BRIEF:
From the first line to the last, print the records exactly, leaving out the pictures.

Saved entries:

+++

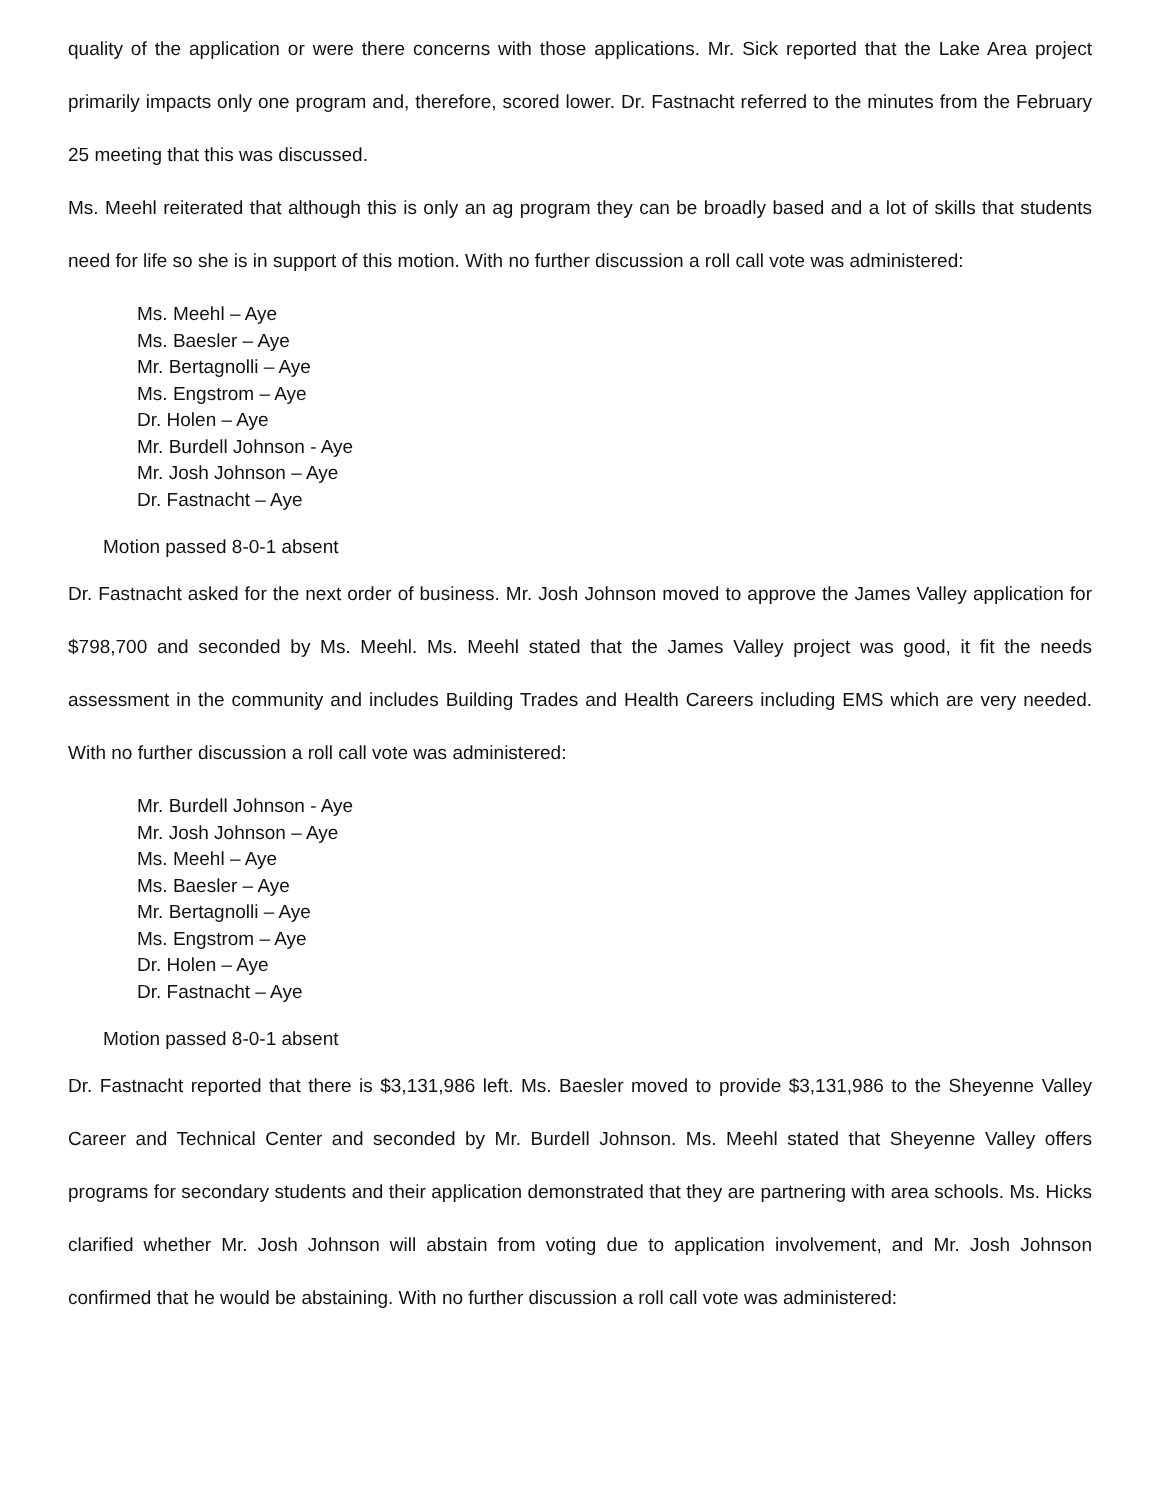quality of the application or were there concerns with those applications. Mr. Sick reported that the Lake Area project primarily impacts only one program and, therefore, scored lower. Dr. Fastnacht referred to the minutes from the February 25 meeting that this was discussed.
Ms. Meehl reiterated that although this is only an ag program they can be broadly based and a lot of skills that students need for life so she is in support of this motion. With no further discussion a roll call vote was administered:
Ms. Meehl – Aye
Ms. Baesler – Aye
Mr. Bertagnolli – Aye
Ms. Engstrom – Aye
Dr. Holen – Aye
Mr. Burdell Johnson - Aye
Mr. Josh Johnson – Aye
Dr. Fastnacht – Aye
Motion passed 8-0-1 absent
Dr. Fastnacht asked for the next order of business. Mr. Josh Johnson moved to approve the James Valley application for $798,700 and seconded by Ms. Meehl. Ms. Meehl stated that the James Valley project was good, it fit the needs assessment in the community and includes Building Trades and Health Careers including EMS which are very needed. With no further discussion a roll call vote was administered:
Mr. Burdell Johnson - Aye
Mr. Josh Johnson – Aye
Ms. Meehl – Aye
Ms. Baesler – Aye
Mr. Bertagnolli – Aye
Ms. Engstrom – Aye
Dr. Holen – Aye
Dr. Fastnacht – Aye
Motion passed 8-0-1 absent
Dr. Fastnacht reported that there is $3,131,986 left. Ms. Baesler moved to provide $3,131,986 to the Sheyenne Valley Career and Technical Center and seconded by Mr. Burdell Johnson. Ms. Meehl stated that Sheyenne Valley offers programs for secondary students and their application demonstrated that they are partnering with area schools. Ms. Hicks clarified whether Mr. Josh Johnson will abstain from voting due to application involvement, and Mr. Josh Johnson confirmed that he would be abstaining. With no further discussion a roll call vote was administered:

+++

YOUR SOLUTION:
quality of the application or were there concerns with those applications. Mr. Sick reported that the Lake Area project primarily impacts only one program and, therefore, scored lower. Dr. Fastnacht referred to the minutes from the February 25 meeting that this was discussed.
Ms. Meehl reiterated that although this is only an ag program they can be broadly based and a lot of skills that students need for life so she is in support of this motion. With no further discussion a roll call vote was administered:
Ms. Meehl – Aye
Ms. Baesler – Aye
Mr. Bertagnolli – Aye
Ms. Engstrom – Aye
Dr. Holen – Aye
Mr. Burdell Johnson - Aye
Mr. Josh Johnson – Aye
Dr. Fastnacht – Aye
Motion passed 8-0-1 absent
Dr. Fastnacht asked for the next order of business. Mr. Josh Johnson moved to approve the James Valley application for $798,700 and seconded by Ms. Meehl. Ms. Meehl stated that the James Valley project was good, it fit the needs assessment in the community and includes Building Trades and Health Careers including EMS which are very needed. With no further discussion a roll call vote was administered:
Mr. Burdell Johnson - Aye
Mr. Josh Johnson – Aye
Ms. Meehl – Aye
Ms. Baesler – Aye
Mr. Bertagnolli – Aye
Ms. Engstrom – Aye
Dr. Holen – Aye
Dr. Fastnacht – Aye
Motion passed 8-0-1 absent
Dr. Fastnacht reported that there is $3,131,986 left. Ms. Baesler moved to provide $3,131,986 to the Sheyenne Valley Career and Technical Center and seconded by Mr. Burdell Johnson. Ms. Meehl stated that Sheyenne Valley offers programs for secondary students and their application demonstrated that they are partnering with area schools. Ms. Hicks clarified whether Mr. Josh Johnson will abstain from voting due to application involvement, and Mr. Josh Johnson confirmed that he would be abstaining. With no further discussion a roll call vote was administered:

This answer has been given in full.